Alpaca is intended only for academic research and any commercial use is prohibited. There are three factors in this decision:
- Alpaca is based on LLaMA, which has a non-commercial license, so we necessarily inherit this decision.
- The instruction data is based on OpenAI’s text-davinci-003, whose terms of use prohibit developing models that compete with OpenAI.
- Adequate safety measures have not been designed, so Alpaca is not ready to be deployed for general use.
Training
There are two important challenges to training a high-quality instruction-following model under an academic budget: a strong pretrained language model and high-quality instruction-following data.
The first challenge is addressed with the recent release of Meta’s new LLaMA models.
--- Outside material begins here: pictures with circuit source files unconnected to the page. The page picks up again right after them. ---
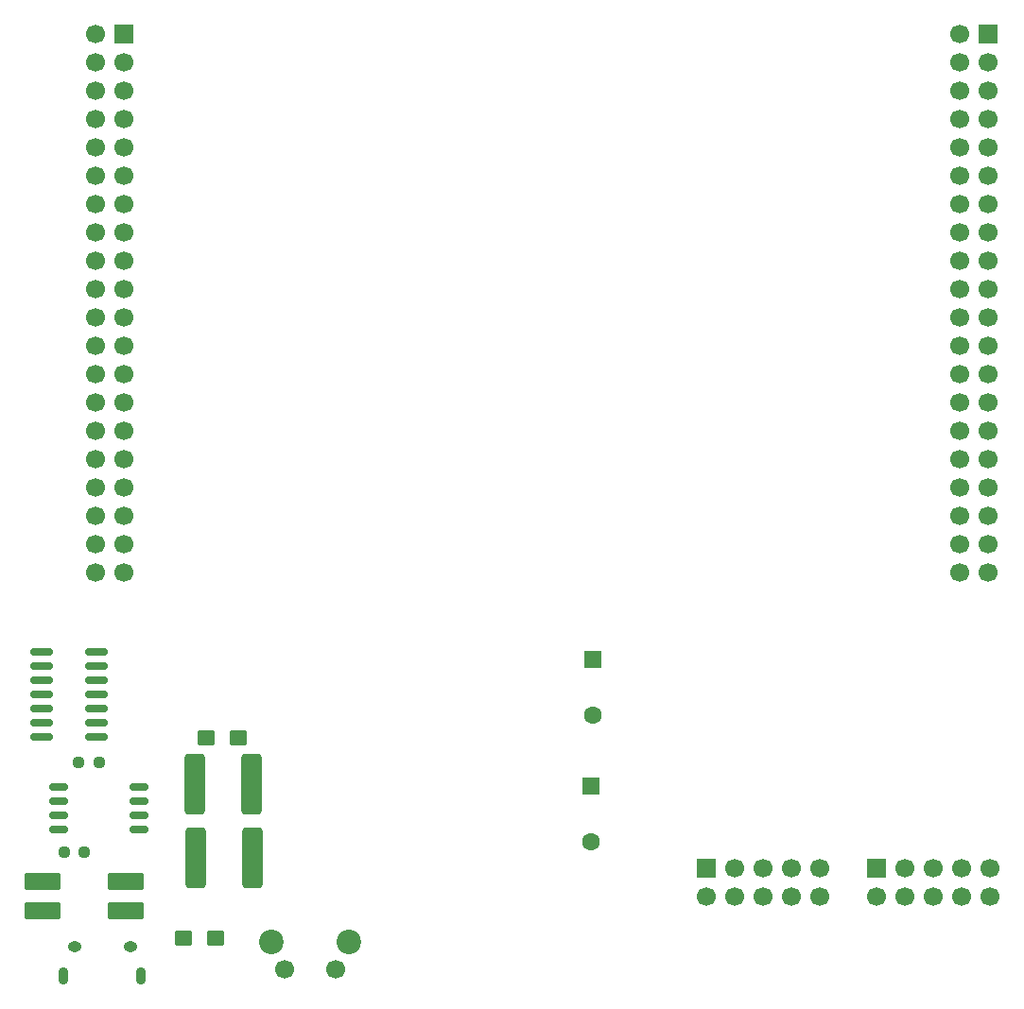
<source format=gbr>
%TF.GenerationSoftware,KiCad,Pcbnew,9.0.6-9.0.6~ubuntu25.04.1*%
%TF.CreationDate,2025-11-16T21:22:32+01:00*%
%TF.ProjectId,CPU,4350552e-6b69-4636-9164-5f7063625858,V0.2*%
%TF.SameCoordinates,Original*%
%TF.FileFunction,Soldermask,Bot*%
%TF.FilePolarity,Negative*%
%FSLAX46Y46*%
G04 Gerber Fmt 4.6, Leading zero omitted, Abs format (unit mm)*
G04 Created by KiCad (PCBNEW 9.0.6-9.0.6~ubuntu25.04.1) date 2025-11-16 21:22:32*
%MOMM*%
%LPD*%
G01*
G04 APERTURE LIST*
G04 Aperture macros list*
%AMRoundRect*
0 Rectangle with rounded corners*
0 $1 Rounding radius*
0 $2 $3 $4 $5 $6 $7 $8 $9 X,Y pos of 4 corners*
0 Add a 4 corners polygon primitive as box body*
4,1,4,$2,$3,$4,$5,$6,$7,$8,$9,$2,$3,0*
0 Add four circle primitives for the rounded corners*
1,1,$1+$1,$2,$3*
1,1,$1+$1,$4,$5*
1,1,$1+$1,$6,$7*
1,1,$1+$1,$8,$9*
0 Add four rect primitives between the rounded corners*
20,1,$1+$1,$2,$3,$4,$5,0*
20,1,$1+$1,$4,$5,$6,$7,0*
20,1,$1+$1,$6,$7,$8,$9,0*
20,1,$1+$1,$8,$9,$2,$3,0*%
G04 Aperture macros list end*
%ADD10R,1.600000X1.600000*%
%ADD11C,1.600000*%
%ADD12R,1.700000X1.700000*%
%ADD13C,1.700000*%
%ADD14O,0.890000X1.550000*%
%ADD15O,1.250000X0.950000*%
%ADD16C,2.200000*%
%ADD17RoundRect,0.237500X0.250000X0.237500X-0.250000X0.237500X-0.250000X-0.237500X0.250000X-0.237500X0*%
%ADD18RoundRect,0.162500X-0.650000X-0.162500X0.650000X-0.162500X0.650000X0.162500X-0.650000X0.162500X0*%
%ADD19RoundRect,0.250001X-1.399999X-0.519999X1.399999X-0.519999X1.399999X0.519999X-1.399999X0.519999X0*%
%ADD20RoundRect,0.150000X0.825000X0.150000X-0.825000X0.150000X-0.825000X-0.150000X0.825000X-0.150000X0*%
%ADD21RoundRect,0.250000X0.650000X2.450000X-0.650000X2.450000X-0.650000X-2.450000X0.650000X-2.450000X0*%
%ADD22RoundRect,0.250000X-0.545000X-0.445000X0.545000X-0.445000X0.545000X0.445000X-0.545000X0.445000X0*%
G04 APERTURE END LIST*
D10*
%TO.C,C201*%
X139950000Y-125741067D03*
D11*
X139950000Y-130741067D03*
%TD*%
D12*
%TO.C,J602*%
X150154000Y-144445000D03*
D13*
X150154000Y-146985000D03*
X152694000Y-144445000D03*
X152694000Y-146985000D03*
X155234000Y-144445000D03*
X155234000Y-146985000D03*
X157774000Y-144445000D03*
X157774000Y-146985000D03*
X160314000Y-144445000D03*
X160314000Y-146985000D03*
%TD*%
D14*
%TO.C,J101*%
X92552000Y-154109400D03*
D15*
X93552000Y-151409400D03*
X98552000Y-151409400D03*
D14*
X99552000Y-154109400D03*
%TD*%
D16*
%TO.C,SW102*%
X118174000Y-150990000D03*
X111174000Y-150990000D03*
D13*
X116924000Y-153490000D03*
X112424000Y-153490000D03*
%TD*%
D10*
%TO.C,C202*%
X139850000Y-137050000D03*
D11*
X139850000Y-142050000D03*
%TD*%
D12*
%TO.C,J501*%
X97984000Y-69620000D03*
D13*
X95444000Y-69620000D03*
X97984000Y-72160000D03*
X95444000Y-72160000D03*
X97984000Y-74700000D03*
X95444000Y-74700000D03*
X97984000Y-77240000D03*
X95444000Y-77240000D03*
X97984000Y-79780000D03*
X95444000Y-79780000D03*
X97984000Y-82320000D03*
X95444000Y-82320000D03*
X97984000Y-84860000D03*
X95444000Y-84860000D03*
X97984000Y-87400000D03*
X95444000Y-87400000D03*
X97984000Y-89940000D03*
X95444000Y-89940000D03*
X97984000Y-92480000D03*
X95444000Y-92480000D03*
X97984000Y-95020000D03*
X95444000Y-95020000D03*
X97984000Y-97560000D03*
X95444000Y-97560000D03*
X97984000Y-100100000D03*
X95444000Y-100100000D03*
X97984000Y-102640000D03*
X95444000Y-102640000D03*
X97984000Y-105180000D03*
X95444000Y-105180000D03*
X97984000Y-107720000D03*
X95444000Y-107720000D03*
X97984000Y-110260000D03*
X95444000Y-110260000D03*
X97984000Y-112800000D03*
X95444000Y-112800000D03*
X97984000Y-115340000D03*
X95444000Y-115340000D03*
X97984000Y-117880000D03*
X95444000Y-117880000D03*
%TD*%
D12*
%TO.C,J601*%
X165394000Y-144445000D03*
D13*
X165394000Y-146985000D03*
X167934000Y-144445000D03*
X167934000Y-146985000D03*
X170474000Y-144445000D03*
X170474000Y-146985000D03*
X173014000Y-144445000D03*
X173014000Y-146985000D03*
X175554000Y-144445000D03*
X175554000Y-146985000D03*
%TD*%
D12*
%TO.C,J502*%
X175344000Y-69620000D03*
D13*
X172804000Y-69620000D03*
X175344000Y-72160000D03*
X172804000Y-72160000D03*
X175344000Y-74700000D03*
X172804000Y-74700000D03*
X175344000Y-77240000D03*
X172804000Y-77240000D03*
X175344000Y-79780000D03*
X172804000Y-79780000D03*
X175344000Y-82320000D03*
X172804000Y-82320000D03*
X175344000Y-84860000D03*
X172804000Y-84860000D03*
X175344000Y-87400000D03*
X172804000Y-87400000D03*
X175344000Y-89940000D03*
X172804000Y-89940000D03*
X175344000Y-92480000D03*
X172804000Y-92480000D03*
X175344000Y-95020000D03*
X172804000Y-95020000D03*
X175344000Y-97560000D03*
X172804000Y-97560000D03*
X175344000Y-100100000D03*
X172804000Y-100100000D03*
X175344000Y-102640000D03*
X172804000Y-102640000D03*
X175344000Y-105180000D03*
X172804000Y-105180000D03*
X175344000Y-107720000D03*
X172804000Y-107720000D03*
X175344000Y-110260000D03*
X172804000Y-110260000D03*
X175344000Y-112800000D03*
X172804000Y-112800000D03*
X175344000Y-115340000D03*
X172804000Y-115340000D03*
X175344000Y-117880000D03*
X172804000Y-117880000D03*
%TD*%
D17*
%TO.C,R404*%
X95754200Y-134899400D03*
X93929200Y-134899400D03*
%TD*%
D18*
%TO.C,U404*%
X92139000Y-140919200D03*
X92139000Y-139649200D03*
X92139000Y-138379200D03*
X92139000Y-137109200D03*
X99314000Y-137109200D03*
X99314000Y-138379200D03*
X99314000Y-139649200D03*
X99314000Y-140919200D03*
%TD*%
D19*
%TO.C,Y401*%
X90737200Y-145593600D03*
X98137200Y-145593600D03*
X98137200Y-148233600D03*
X90737200Y-148233600D03*
%TD*%
D20*
%TO.C,U405*%
X95567250Y-124996300D03*
X95567250Y-126266300D03*
X95567250Y-127536300D03*
X95567250Y-128806300D03*
X95567250Y-130076300D03*
X95567250Y-131346300D03*
X95567250Y-132616300D03*
X90617250Y-132616300D03*
X90617250Y-131346300D03*
X90617250Y-130076300D03*
X90617250Y-128806300D03*
X90617250Y-127536300D03*
X90617250Y-126266300D03*
X90617250Y-124996300D03*
%TD*%
D21*
%TO.C,L401*%
X109458600Y-136880600D03*
X104358600Y-136880600D03*
%TD*%
%TO.C,L402*%
X109509400Y-143484600D03*
X104409400Y-143484600D03*
%TD*%
D17*
%TO.C,R402*%
X94462600Y-142976600D03*
X92637600Y-142976600D03*
%TD*%
D22*
%TO.C,C408*%
X105400200Y-132765800D03*
X108280200Y-132765800D03*
%TD*%
%TO.C,C409*%
X103352600Y-150723600D03*
X106232600Y-150723600D03*
%TD*%
M02*

</source>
For the second challenge, instruction-following demonstrations were generated by building upon the self-instruct method. The 175 human-written instruction-output pairs from the self-instruct seed set were started with. More instructions were then generated using the seed set as in-context examples, prompted by text-davinci-003. 52K unique instructions and the corresponding outputs resulted from our data generation process using the OpenAI API.
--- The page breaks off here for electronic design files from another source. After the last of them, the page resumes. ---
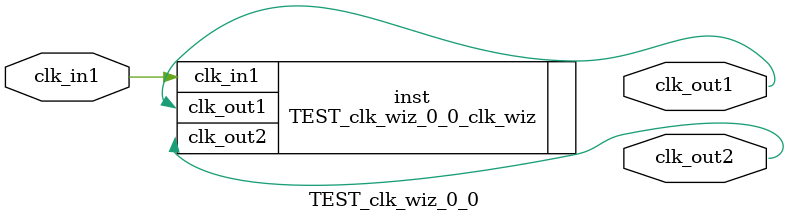
<source format=v>


`timescale 1ps/1ps

(* CORE_GENERATION_INFO = "TEST_clk_wiz_0_0,clk_wiz_v6_0_1_0_0,{component_name=TEST_clk_wiz_0_0,use_phase_alignment=true,use_min_o_jitter=false,use_max_i_jitter=false,use_dyn_phase_shift=false,use_inclk_switchover=false,use_dyn_reconfig=false,enable_axi=0,feedback_source=FDBK_AUTO,PRIMITIVE=MMCM,num_out_clk=2,clkin1_period=10.000,clkin2_period=10.000,use_power_down=false,use_reset=false,use_locked=false,use_inclk_stopped=false,feedback_type=SINGLE,CLOCK_MGR_TYPE=NA,manual_override=false}" *)

module TEST_clk_wiz_0_0 
 (
  // Clock out ports
  output        clk_out1,
  output        clk_out2,
 // Clock in ports
  input         clk_in1
 );

  TEST_clk_wiz_0_0_clk_wiz inst
  (
  // Clock out ports  
  .clk_out1(clk_out1),
  .clk_out2(clk_out2),
 // Clock in ports
  .clk_in1(clk_in1)
  );

endmodule

</source>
After being equipped with this instruction-following dataset, the LLaMA models were fine-tuned.
Preliminary Evaluation
Alpaca is evaluated by conducting human evaluations on the inputs from the self-instruct evaluation set. A blind pairwise comparison was performed between text-davinci-003 and Alpaca 7B, and it was found that these two models exhibit very similar performance: 90 comparisons were won by Alpaca against text-davinci-003, compared to 89.
Known limitations
- Alpaca also exhibits several common deficiencies of language models, including hallucination, toxicity, and stereotypes. Hallucination in particular seems to be a common failure mode for Alpaca, even compared to text-davinci-003.
- Furthermore, Alpaca can be used to generate well-written outputs that spread misinformation.